Come abbiamo visto, una peculiarità dell'ombra indipendente (come degli specchi e di tutte le superfici riflettenti) è quella di dilatare lo spazio della rappresentazione, immettendo in esso anche elementi esterni alla scena o all'inquadratura, cioè fuori campo. Ciò rende più fluidi e meno definiti i margini della rappresentazione medesima, che, dall'età moderna in poi, sono concepiti come i confini della scena in cui accade l'azione, la soglia che racchiude una totalità compiuta e autosufficiente, non bisognosa di alcuna relazione con l'esterno. L'ombra indipendente, invece, richiama immediatamente l'oggetto fuori campo che la produce, cioè lo spazio esterno a quello racchiuso dall'immagine.

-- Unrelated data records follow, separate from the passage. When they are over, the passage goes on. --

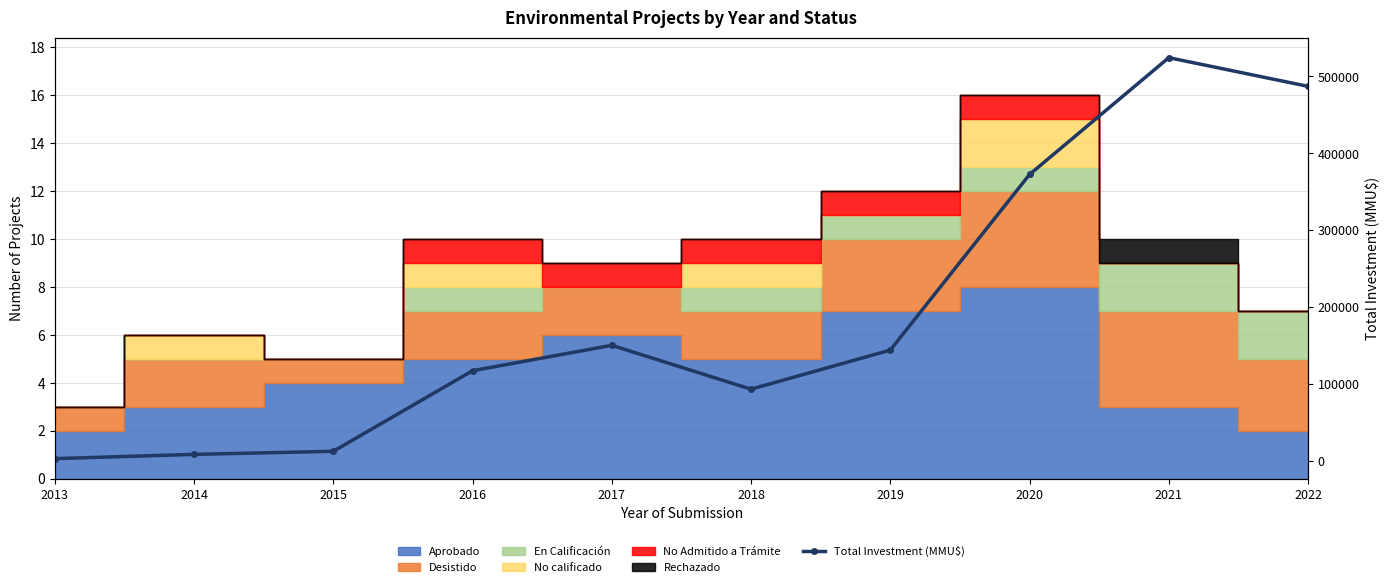

At which category does the data reach its first local valley?

2018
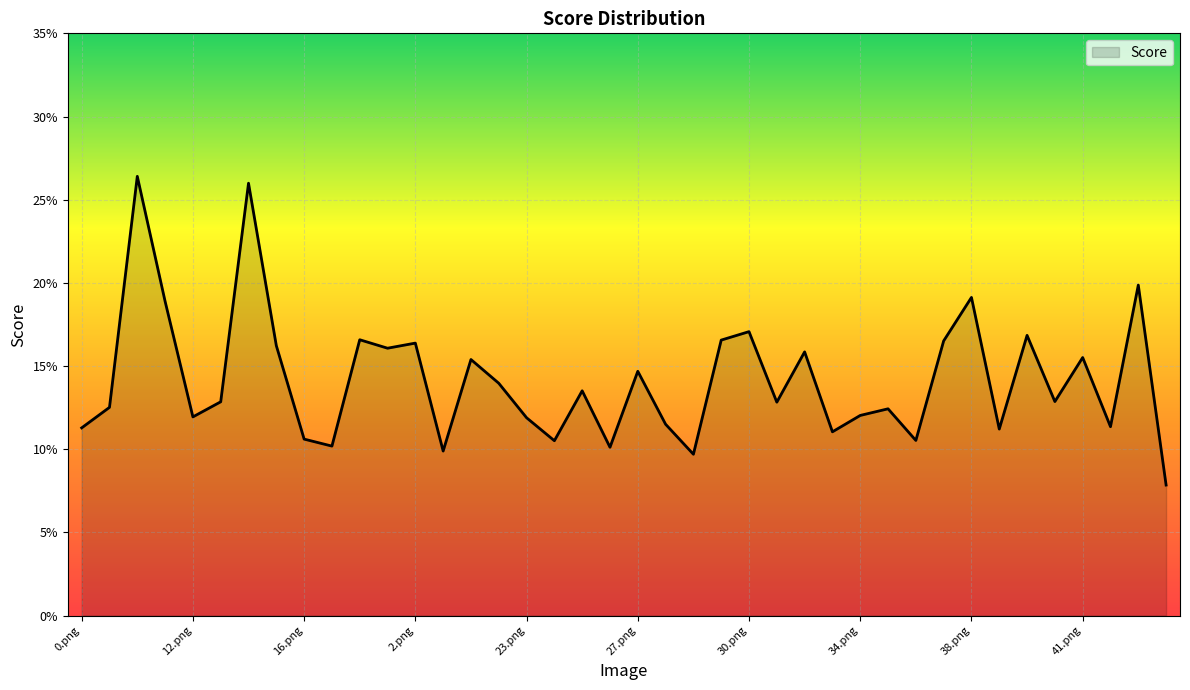

Does the chart display data point markers on the line(s)?

No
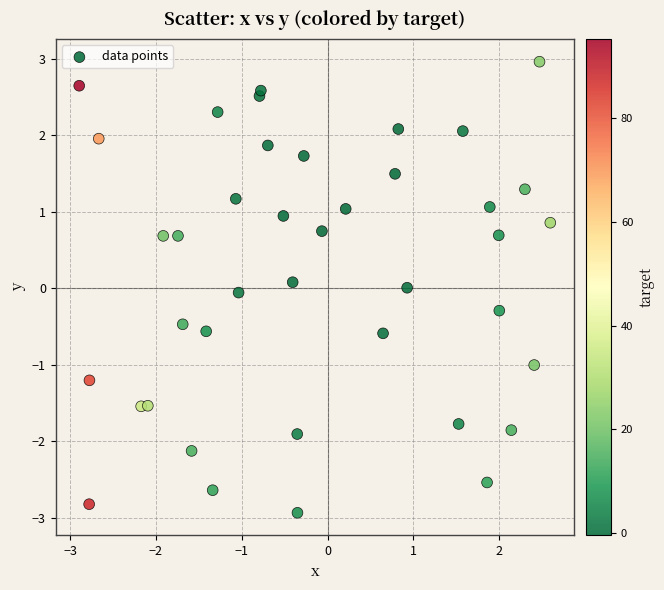

What is the range of Y values (max minus min)?

5.9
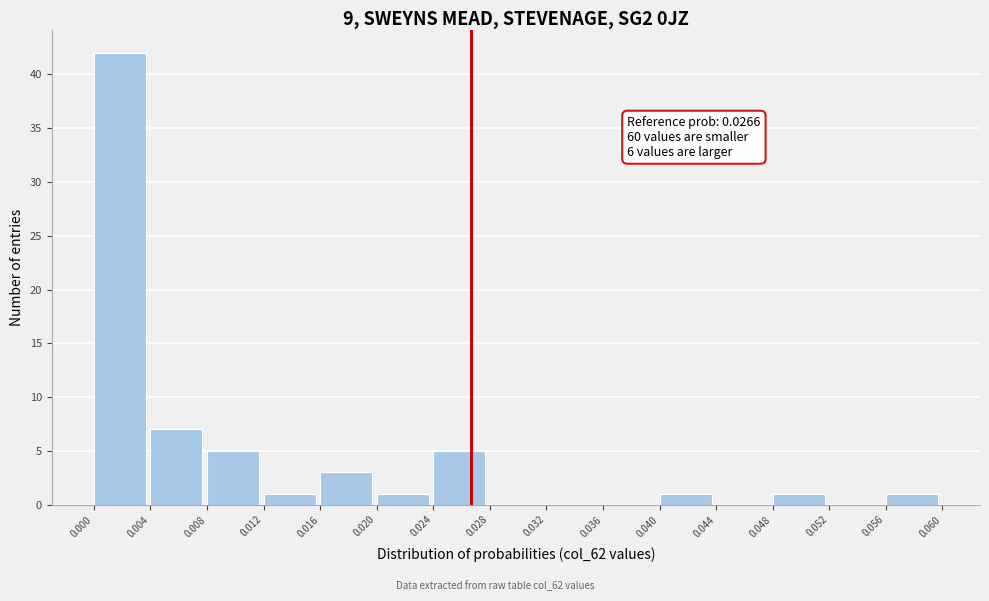

Which range on the x-axis has the tallest bar?

0.000 to 0.004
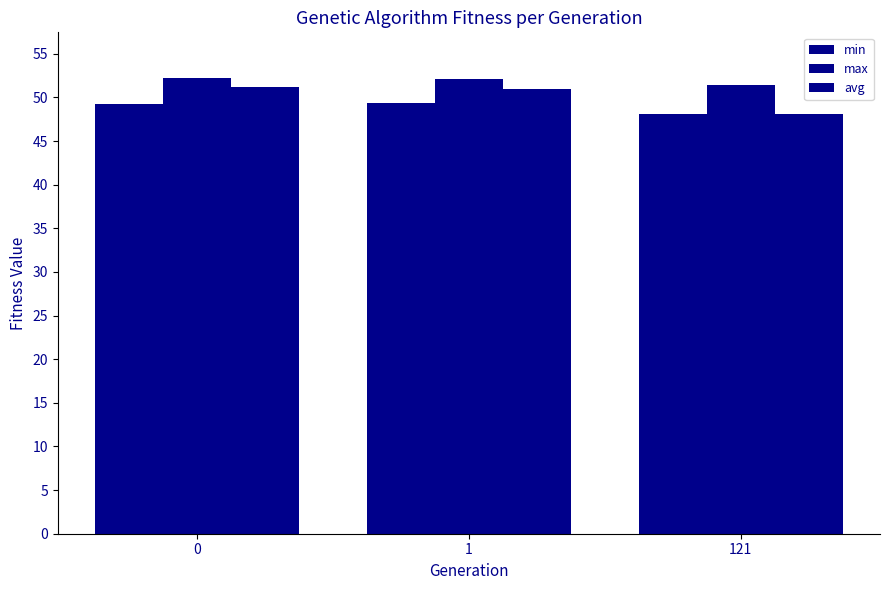

At which label does min reach its minimum?

121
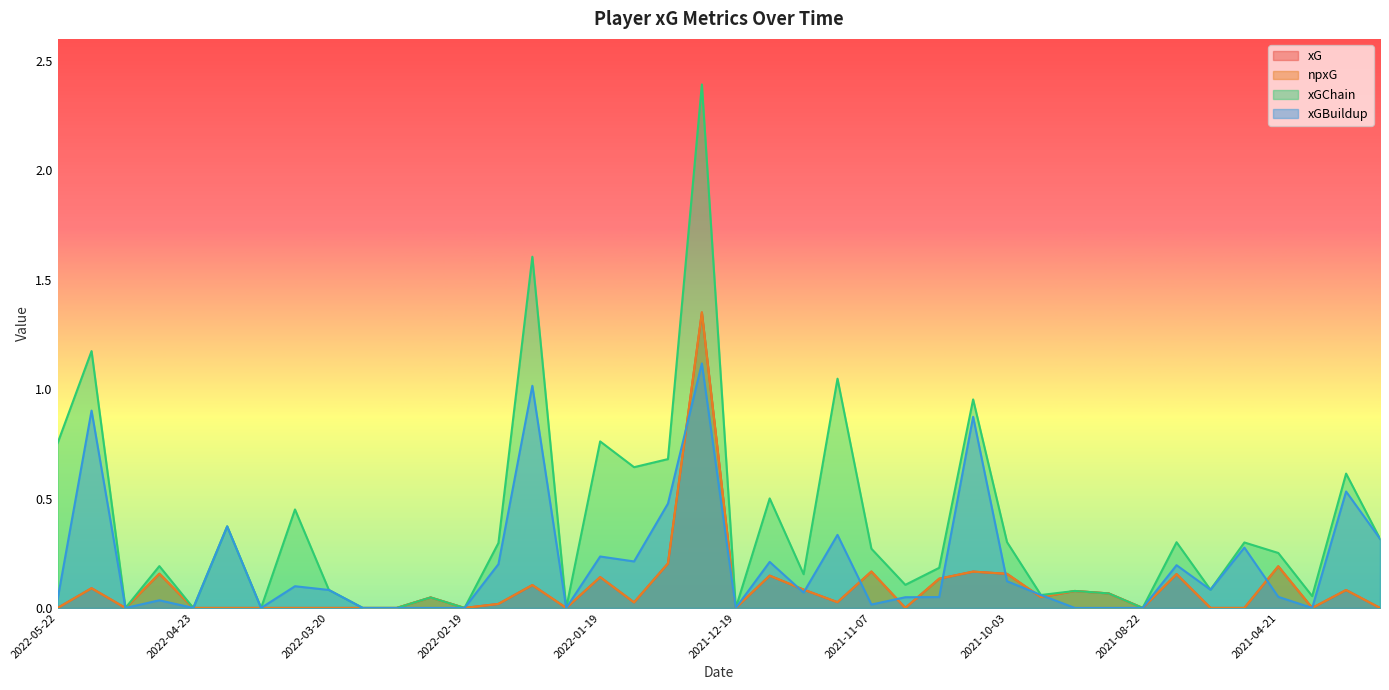

Reading left to right, what are all the values shown in this chart?

xG: 2022-05-22=0.0	2022-05-15=0.1	2022-05-12=0.0	2022-05-01=0.2	2022-04-23=0.0	2022-04-16=0.0	2022-04-09=0.0	2022-04-03=0.0	2022-03-20=0.0	2022-03-16=0.0	2022-03-12=0.0	2022-02-23=0.0	2022-02-19=0.0	2022-02-13=0.0	2022-02-09=0.1	2022-01-23=0.0	2022-01-19=0.1	2022-01-01=0.0	2021-12-28=0.2	2021-12-26=1.4	2021-12-19=0.0	2021-12-05=0.1	2021-12-02=0.1	2021-11-21=0.0	2021-11-07=0.2	2021-10-30=0.0	2021-10-24=0.1	2021-10-17=0.2	2021-10-03=0.2	2021-09-26=0.0	2021-09-11=0.1	2021-08-29=0.1	2021-08-22=0.0	2021-08-15=0.2	2021-05-23=0.0	2021-05-08=0.0	2021-04-21=0.2	2021-04-16=0.0	2021-04-11=0.1	2021-04-04=0.0
npxG: 2022-05-22=0.0	2022-05-15=0.1	2022-05-12=0.0	2022-05-01=0.2	2022-04-23=0.0	2022-04-16=0.0	2022-04-09=0.0	2022-04-03=0.0	2022-03-20=0.0	2022-03-16=0.0	2022-03-12=0.0	2022-02-23=0.0	2022-02-19=0.0	2022-02-13=0.0	2022-02-09=0.1	2022-01-23=0.0	2022-01-19=0.1	2022-01-01=0.0	2021-12-28=0.2	2021-12-26=1.4	2021-12-19=0.0	2021-12-05=0.1	2021-12-02=0.1	2021-11-21=0.0	2021-11-07=0.2	2021-10-30=0.0	2021-10-24=0.1	2021-10-17=0.2	2021-10-03=0.2	2021-09-26=0.0	2021-09-11=0.1	2021-08-29=0.1	2021-08-22=0.0	2021-08-15=0.2	2021-05-23=0.0	2021-05-08=0.0	2021-04-21=0.2	2021-04-16=0.0	2021-04-11=0.1	2021-04-04=0.0
xGChain: 2022-05-22=0.8	2022-05-15=1.2	2022-05-12=0.0	2022-05-01=0.2	2022-04-23=0.0	2022-04-16=0.4	2022-04-09=0.0	2022-04-03=0.5	2022-03-20=0.1	2022-03-16=0.0	2022-03-12=0.0	2022-02-23=0.0	2022-02-19=0.0	2022-02-13=0.3	2022-02-09=1.6	2022-01-23=0.0	2022-01-19=0.8	2022-01-01=0.6	2021-12-28=0.7	2021-12-26=2.4	2021-12-19=0.0	2021-12-05=0.5	2021-12-02=0.2	2021-11-21=1.0	2021-11-07=0.3	2021-10-30=0.1	2021-10-24=0.2	2021-10-17=1.0	2021-10-03=0.3	2021-09-26=0.1	2021-09-11=0.1	2021-08-29=0.1	2021-08-22=0.0	2021-08-15=0.3	2021-05-23=0.1	2021-05-08=0.3	2021-04-21=0.3	2021-04-16=0.1	2021-04-11=0.6	2021-04-04=0.3
xGBuildup: 2022-05-22=0.0	2022-05-15=0.9	2022-05-12=0.0	2022-05-01=0.0	2022-04-23=0.0	2022-04-16=0.4	2022-04-09=0.0	2022-04-03=0.1	2022-03-20=0.1	2022-03-16=0.0	2022-03-12=0.0	2022-02-23=0.0	2022-02-19=0.0	2022-02-13=0.2	2022-02-09=1.0	2022-01-23=0.0	2022-01-19=0.2	2022-01-01=0.2	2021-12-28=0.5	2021-12-26=1.1	2021-12-19=0.0	2021-12-05=0.2	2021-12-02=0.1	2021-11-21=0.3	2021-11-07=0.0	2021-10-30=0.0	2021-10-24=0.0	2021-10-17=0.9	2021-10-03=0.1	2021-09-26=0.1	2021-09-11=0.0	2021-08-29=0.0	2021-08-22=0.0	2021-08-15=0.2	2021-05-23=0.1	2021-05-08=0.3	2021-04-21=0.1	2021-04-16=0.0	2021-04-11=0.5	2021-04-04=0.3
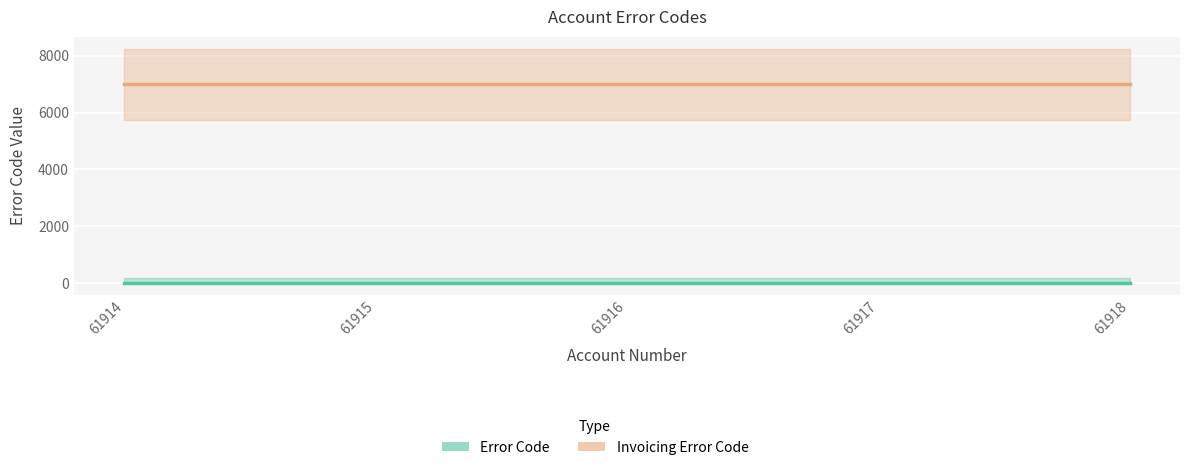

At 61915, list the series in order from smallest to largest.

error_code, invoicing_error_code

Tuttavia, un'altra peculiarità della concezione moderna, in particolare seicentesca, della rappresentazione è quella di oscillare tra i due poli di una dicotomia, che si gioca costantemente tra una trasparenza che permette di identificare il soggetto riprodotto per mimesi (dando un'illusione di realtà) e un'opacità che ci pone dinnanzi all'atto “presentativo” di tale rappresentazione, focalizzando su di esso l'attenzione dello sguardo (e spezzando l'illusione di realtà).
Se la fruizione di un'immagine parte dalla considerazione che essa non è altro che la rappresentazione del mondo, degli uomini e delle loro storie, gli eventuali elementi in essa presenti, che mostrano i dispositivi di produzione e presentazione e l'artefice medesimo, costituiscono degli intrusi che opacizzano la trasparenza della rappresentazione. Si tratta dell'infiltrazione disgregante della sfera enunciazionale in quella enunciativa.